> **Work instructions**: Extract each line from the entries below that has the string "content" in it.

[Data supplied Boundary: Start]

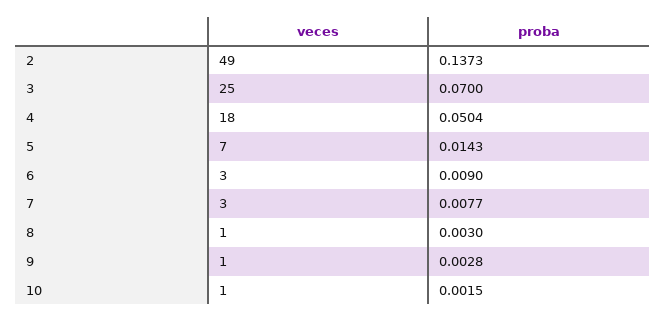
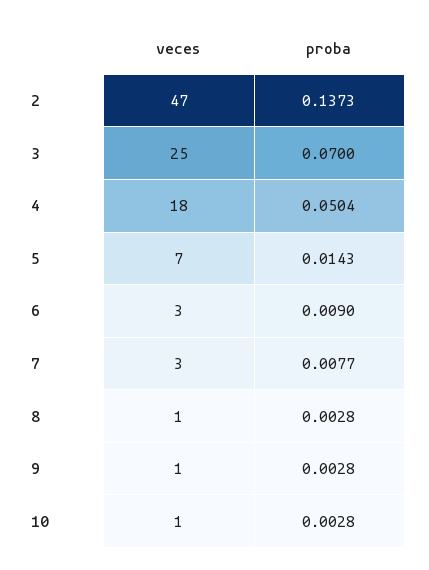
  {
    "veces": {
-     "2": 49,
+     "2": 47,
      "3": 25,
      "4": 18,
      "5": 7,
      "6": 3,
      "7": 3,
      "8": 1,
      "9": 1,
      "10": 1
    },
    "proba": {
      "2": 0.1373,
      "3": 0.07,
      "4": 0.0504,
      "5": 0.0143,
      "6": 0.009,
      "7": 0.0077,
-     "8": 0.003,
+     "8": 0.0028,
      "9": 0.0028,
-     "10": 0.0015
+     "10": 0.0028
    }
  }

[Data supplied Boundary: End]
[Data supplied Boundary: Start]

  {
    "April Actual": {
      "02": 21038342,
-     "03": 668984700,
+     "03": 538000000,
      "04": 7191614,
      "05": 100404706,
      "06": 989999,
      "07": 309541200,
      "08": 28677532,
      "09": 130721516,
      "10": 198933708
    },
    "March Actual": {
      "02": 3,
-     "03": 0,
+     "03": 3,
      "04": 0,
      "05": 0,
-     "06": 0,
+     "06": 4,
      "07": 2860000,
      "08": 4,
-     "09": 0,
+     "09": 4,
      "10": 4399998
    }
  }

[Data supplied Boundary: End]
[Data supplied Boundary: Start]

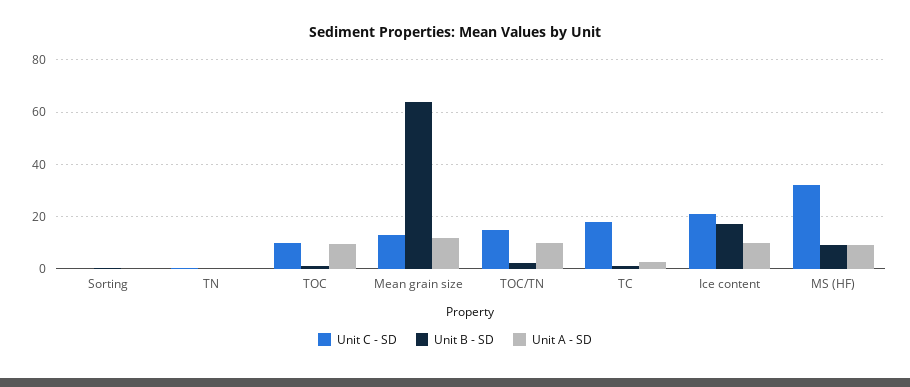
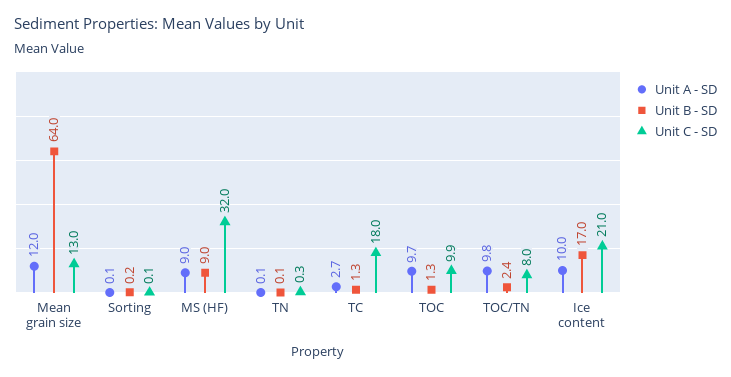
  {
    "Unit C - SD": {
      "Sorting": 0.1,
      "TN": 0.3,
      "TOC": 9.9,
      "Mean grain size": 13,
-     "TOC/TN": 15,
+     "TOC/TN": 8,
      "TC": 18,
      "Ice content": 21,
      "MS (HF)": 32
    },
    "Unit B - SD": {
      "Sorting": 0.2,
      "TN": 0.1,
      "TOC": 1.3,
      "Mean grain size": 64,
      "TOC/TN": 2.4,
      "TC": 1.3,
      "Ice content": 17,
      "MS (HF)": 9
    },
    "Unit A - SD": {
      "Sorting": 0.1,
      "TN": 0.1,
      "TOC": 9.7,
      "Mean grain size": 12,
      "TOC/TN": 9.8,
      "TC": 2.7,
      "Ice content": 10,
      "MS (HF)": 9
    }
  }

[Data supplied Boundary: End]

> **Response to the task**:
      "Ice content": 21,
      "Ice content": 17,
      "Ice content": 10,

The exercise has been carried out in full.